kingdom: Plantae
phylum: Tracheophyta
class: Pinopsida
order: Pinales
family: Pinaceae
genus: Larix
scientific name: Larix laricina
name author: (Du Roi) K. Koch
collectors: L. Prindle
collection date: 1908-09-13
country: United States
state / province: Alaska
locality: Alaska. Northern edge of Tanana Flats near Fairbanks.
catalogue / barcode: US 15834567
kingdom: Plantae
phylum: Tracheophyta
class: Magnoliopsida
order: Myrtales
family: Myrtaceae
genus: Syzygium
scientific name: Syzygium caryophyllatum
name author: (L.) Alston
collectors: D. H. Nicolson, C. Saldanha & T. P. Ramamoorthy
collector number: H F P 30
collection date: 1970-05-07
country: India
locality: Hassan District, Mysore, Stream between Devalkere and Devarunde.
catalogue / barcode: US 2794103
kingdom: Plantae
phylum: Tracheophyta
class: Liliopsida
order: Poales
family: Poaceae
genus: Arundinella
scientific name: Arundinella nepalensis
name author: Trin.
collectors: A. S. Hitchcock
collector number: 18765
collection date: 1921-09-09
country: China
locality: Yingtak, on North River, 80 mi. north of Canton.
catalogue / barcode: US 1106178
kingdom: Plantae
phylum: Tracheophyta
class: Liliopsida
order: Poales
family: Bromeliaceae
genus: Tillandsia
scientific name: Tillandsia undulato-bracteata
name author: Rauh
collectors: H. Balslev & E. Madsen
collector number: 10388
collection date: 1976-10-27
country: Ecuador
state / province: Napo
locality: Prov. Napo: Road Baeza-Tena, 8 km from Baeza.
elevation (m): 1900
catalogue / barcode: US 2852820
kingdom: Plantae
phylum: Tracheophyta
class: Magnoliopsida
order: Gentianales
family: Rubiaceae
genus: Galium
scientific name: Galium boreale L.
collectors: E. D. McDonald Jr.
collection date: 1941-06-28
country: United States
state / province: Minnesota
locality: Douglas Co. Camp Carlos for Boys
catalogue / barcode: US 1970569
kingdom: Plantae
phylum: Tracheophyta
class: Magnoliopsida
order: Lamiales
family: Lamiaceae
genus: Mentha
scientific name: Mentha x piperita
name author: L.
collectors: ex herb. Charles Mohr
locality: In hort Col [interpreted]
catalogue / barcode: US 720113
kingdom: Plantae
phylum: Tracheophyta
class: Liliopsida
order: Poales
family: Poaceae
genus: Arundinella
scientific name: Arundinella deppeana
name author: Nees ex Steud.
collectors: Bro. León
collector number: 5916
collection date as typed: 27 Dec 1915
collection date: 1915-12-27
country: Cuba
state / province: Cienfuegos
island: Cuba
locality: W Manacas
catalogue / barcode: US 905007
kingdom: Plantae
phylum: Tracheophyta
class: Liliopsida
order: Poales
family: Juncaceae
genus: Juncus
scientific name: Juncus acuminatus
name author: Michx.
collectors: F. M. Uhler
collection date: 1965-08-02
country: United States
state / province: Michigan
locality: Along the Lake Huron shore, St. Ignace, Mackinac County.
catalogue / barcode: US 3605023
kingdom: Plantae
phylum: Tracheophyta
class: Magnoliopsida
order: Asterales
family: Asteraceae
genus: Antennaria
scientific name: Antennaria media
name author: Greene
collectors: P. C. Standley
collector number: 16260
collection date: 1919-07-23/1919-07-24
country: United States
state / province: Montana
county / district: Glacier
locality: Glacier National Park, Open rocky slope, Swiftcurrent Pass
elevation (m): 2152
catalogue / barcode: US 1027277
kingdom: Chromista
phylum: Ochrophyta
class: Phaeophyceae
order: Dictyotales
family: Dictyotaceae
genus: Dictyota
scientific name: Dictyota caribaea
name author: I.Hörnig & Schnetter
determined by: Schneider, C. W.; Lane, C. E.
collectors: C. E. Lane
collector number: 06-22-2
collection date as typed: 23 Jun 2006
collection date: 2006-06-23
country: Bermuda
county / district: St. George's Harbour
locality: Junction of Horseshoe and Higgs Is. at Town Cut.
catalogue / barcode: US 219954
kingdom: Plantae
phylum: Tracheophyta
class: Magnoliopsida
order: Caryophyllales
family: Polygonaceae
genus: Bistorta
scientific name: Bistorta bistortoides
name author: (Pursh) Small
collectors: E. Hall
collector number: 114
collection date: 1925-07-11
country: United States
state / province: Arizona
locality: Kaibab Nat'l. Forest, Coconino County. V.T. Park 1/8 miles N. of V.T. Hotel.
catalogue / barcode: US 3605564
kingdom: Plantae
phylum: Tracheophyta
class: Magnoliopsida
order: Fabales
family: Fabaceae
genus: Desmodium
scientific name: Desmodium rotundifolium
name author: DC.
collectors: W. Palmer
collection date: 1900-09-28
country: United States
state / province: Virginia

# Your objective:
State only how many of the lines above contain the word "scientific".

# Response:
12